## Given passage
--

R&D: HLN-Tree, Memory-efficient B+-Tree with Huge Leaf Nodes and Locality Predictors

ACM Transactions on Storage has published an article written by André Brinkmann, Reza Salkhordeh, Florian Wiegert, Institute of Computer Science, Johannes Gutenberg University Mainz, Mainz, Germany, Peng Wang, Yao Xin, Renhai Chen, Huang Keji, Huawei Technology, Hong Kong, China, and Gong Zhang, Huawei Technologies Co Ltd, Shenzhen, China.

Abstract: “Key-value stores in Cloud environments can contain more than 2⁴⁵ unique elements and be larger than 100 PByte. B⁺-Trees are well suited for these larger-than-memory datasets and seamlessly index data stored on thousands of secondary storage devices. Unfortunately, it is often uneconomical to even store all inner tree nodes in memory for these dataset sizes. Therefore, lookup performance is affected by the additional IOs for reading inner nodes.“

“This number of inner nodes can be reduced by increasing the size of leaf nodes. We propose HLN-Trees, which support huge leaf nodes without increasing the IO sizes for individual index operations. They partition leaf nodes in arrays of independent subnodes and combine ideas from BD-trees with rebalancing, learning key deviations, and storing locality predictors. HLN-Trees have been initially designed for uniform random key distributions and support arbitrary key distributions through an additional layer of hashing in leaf nodes. HLN-Trees decrease the number of inner nodes by up to 256× for uniform random key distributions and by 16× to 64× for arbitrary ones compared to B⁺-Trees, while keeping their performance at the same level even at high concurrency levels. We show analytically and through real-world and synthetic benchmarks that HLN-Trees also outperform state-of-the-art learned indexes for secondary storage.“

--

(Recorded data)
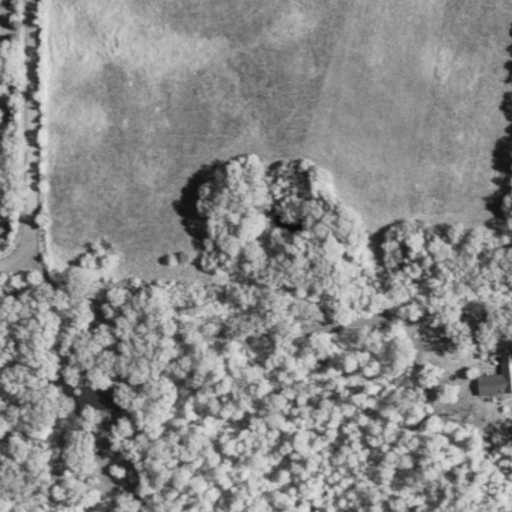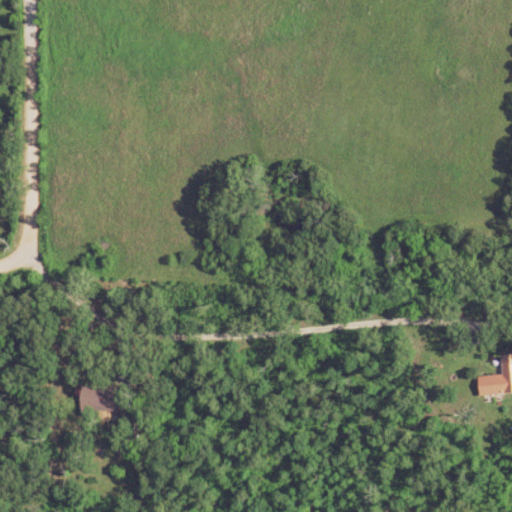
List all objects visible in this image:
road: (41, 150)
road: (184, 243)
building: (499, 381)
building: (111, 400)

--

## Task set
**1)** Translate this sentence from the HLN-Tree summary into Spanish: "This number of inner nodes can be reduced by increasing the size of leaf nodes."
**2)** From the HLN-Tree summary, extract everything from "ACM Transactions on" down to "Ltd, Shenzhen, China.".

## Solved problems
**1)** Este número de nodos internos puede reducirse aumentando el tamaño de los nodos hoja.

**2)**
ACM Transactions on Storage has published an article written by André Brinkmann, Reza Salkhordeh, Florian Wiegert, Institute of Computer Science, Johannes Gutenberg University Mainz, Mainz, Germany, Peng Wang, Yao Xin, Renhai Chen, Huang Keji, Huawei Technology, Hong Kong, China, and Gong Zhang, Huawei Technologies Co Ltd, Shenzhen, China.